I "strongly suggest" everyone drops NIST's encryption standards as soon as there are viable alternatives to them. They can't be trusted ever again, and it's best to form another truly international security standards body, anyway, with ties to no government.
And how do you know the "independent" organization that comes up with the next encryption standard wasn't covertly influenced or controlled by a hostile entity[1]?
Public scrutiny and peer review are the best defenses, and the NIST did as much.
[1] IMHO, I'm far more concerned about China and Russia then the US.
This. Seriously, their algorithms and mathematics are public and under constant scrutiny from the entire crytographic community. The vulnerabilities in RSA are known, sha already has a third version ready if a systemic weakness in 128->512 bit sha1/2 is revealed, and AES may require 512 bit keys for guaranteed security in the future, but seems solid.

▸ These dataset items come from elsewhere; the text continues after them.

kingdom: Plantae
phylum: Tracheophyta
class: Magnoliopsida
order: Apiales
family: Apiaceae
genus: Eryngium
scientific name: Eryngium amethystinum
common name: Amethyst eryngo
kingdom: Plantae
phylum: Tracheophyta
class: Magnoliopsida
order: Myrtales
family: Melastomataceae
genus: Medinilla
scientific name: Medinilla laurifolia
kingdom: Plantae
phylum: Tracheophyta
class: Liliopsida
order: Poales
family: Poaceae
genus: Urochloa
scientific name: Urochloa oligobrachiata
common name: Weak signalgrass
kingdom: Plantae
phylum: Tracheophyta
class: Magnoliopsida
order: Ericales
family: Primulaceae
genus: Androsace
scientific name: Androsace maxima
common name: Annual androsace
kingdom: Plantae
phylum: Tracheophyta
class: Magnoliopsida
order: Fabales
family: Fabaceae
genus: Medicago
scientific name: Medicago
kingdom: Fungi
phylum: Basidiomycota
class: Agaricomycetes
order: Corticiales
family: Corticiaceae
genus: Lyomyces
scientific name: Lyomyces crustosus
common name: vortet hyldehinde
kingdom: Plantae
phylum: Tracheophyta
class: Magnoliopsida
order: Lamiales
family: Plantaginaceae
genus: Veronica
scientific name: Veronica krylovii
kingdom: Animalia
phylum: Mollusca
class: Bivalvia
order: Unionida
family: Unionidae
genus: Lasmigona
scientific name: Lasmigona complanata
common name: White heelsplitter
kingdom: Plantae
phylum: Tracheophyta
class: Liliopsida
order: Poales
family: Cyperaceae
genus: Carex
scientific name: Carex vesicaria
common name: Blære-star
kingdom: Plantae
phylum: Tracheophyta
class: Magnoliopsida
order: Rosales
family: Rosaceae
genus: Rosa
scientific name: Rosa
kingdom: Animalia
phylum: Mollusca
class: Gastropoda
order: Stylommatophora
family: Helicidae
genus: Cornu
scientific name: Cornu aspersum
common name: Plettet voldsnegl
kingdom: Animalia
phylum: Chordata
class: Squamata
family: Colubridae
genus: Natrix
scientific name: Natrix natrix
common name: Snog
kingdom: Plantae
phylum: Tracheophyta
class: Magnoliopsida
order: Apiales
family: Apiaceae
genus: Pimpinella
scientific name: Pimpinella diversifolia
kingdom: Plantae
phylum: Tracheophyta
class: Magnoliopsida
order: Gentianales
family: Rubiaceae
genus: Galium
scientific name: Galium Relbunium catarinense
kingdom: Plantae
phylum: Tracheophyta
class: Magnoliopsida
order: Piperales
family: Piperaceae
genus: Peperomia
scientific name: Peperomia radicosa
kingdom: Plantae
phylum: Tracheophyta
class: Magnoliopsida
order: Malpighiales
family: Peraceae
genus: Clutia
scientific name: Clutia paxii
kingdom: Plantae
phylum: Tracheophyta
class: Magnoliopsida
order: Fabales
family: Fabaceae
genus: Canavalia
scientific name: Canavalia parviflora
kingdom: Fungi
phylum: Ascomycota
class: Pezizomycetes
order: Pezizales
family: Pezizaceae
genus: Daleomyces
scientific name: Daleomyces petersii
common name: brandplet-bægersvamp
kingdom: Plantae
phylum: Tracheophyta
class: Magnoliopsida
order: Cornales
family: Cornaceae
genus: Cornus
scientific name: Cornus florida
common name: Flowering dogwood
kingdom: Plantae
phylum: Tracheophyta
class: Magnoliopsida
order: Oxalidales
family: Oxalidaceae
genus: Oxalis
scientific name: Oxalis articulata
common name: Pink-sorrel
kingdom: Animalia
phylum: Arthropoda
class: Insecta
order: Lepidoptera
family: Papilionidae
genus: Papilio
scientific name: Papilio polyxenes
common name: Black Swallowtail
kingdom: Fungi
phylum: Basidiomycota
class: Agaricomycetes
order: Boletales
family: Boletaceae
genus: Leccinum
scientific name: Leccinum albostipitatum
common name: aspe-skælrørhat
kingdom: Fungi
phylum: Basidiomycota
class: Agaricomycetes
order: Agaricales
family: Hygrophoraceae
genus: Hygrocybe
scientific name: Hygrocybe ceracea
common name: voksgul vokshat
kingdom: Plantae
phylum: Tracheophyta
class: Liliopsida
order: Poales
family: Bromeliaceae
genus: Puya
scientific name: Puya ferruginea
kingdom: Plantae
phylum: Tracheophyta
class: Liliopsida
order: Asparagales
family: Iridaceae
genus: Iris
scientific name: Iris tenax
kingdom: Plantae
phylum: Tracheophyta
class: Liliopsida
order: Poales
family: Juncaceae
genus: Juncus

They can't backdoor a math function because all 3 have been implemented by dozens of libraries and programs independently.
AES is only defined for 128, 192, or 256 bit keys. You'd need to switch to a different block cipher like Blowfish (up to 448 bit keys), RC2 (up to 1024 bit keys), or RC5 (up to 2048 bit keys) to have a larger keyspace.
If Bruce Schneier thinks that strong symmetric crypto works (the math behind it is sound) I think I will also trust it.
The attacks are usually on the implementations or subverting the rng. Or plain old thermorectal cryptoanalysis - it obtains both symmetrical and asymmetrical keys in fixed time.
If Microsoft was seriously pissed and not fearful, they'd sic Microsoft Research on them.
Also Google, FB, Yahoo etc should provide grants so independent cryptologists can spend time to review and test encryption standards. They don't have to match NSA's budget...
> independent cryptologists can spend time to review and test encryption standards.
It's a small world. They need money to do their work. MS, Google, FB, Yahoo!, etc haven't been providing the funding or the jobs. GCHQ, NSA, etc have been providing money and jobs. It's too late - there are no independent cryptologists.
Maybe, but Google, Microsoft, FB and other top tech companies are even more connected to colleges than NSA. They know their top students and can easily lure them with grants and even prizes. I remember talking to PHD students having to live on $20K a year, imagine how a $50K grant and a possible $1 Million prize feels to him /her. If needed, tech companies as a whole can very easily outspend NSA, if they want to. Unless they do something, other than filing PR lawsuits, they have only themselves to blame.
(Of course the brightest mathematicians are used to fool people into clicking on ads. But that's another story.)
First critic from June 2006: http://eprint.iacr.org/2006/190
Not only was it immediately criticized as being insecure, it's also slow.. I doubt anyone used this algo.. certainly, after 7 years of public criticism, anyone who used it would have replaced it by now.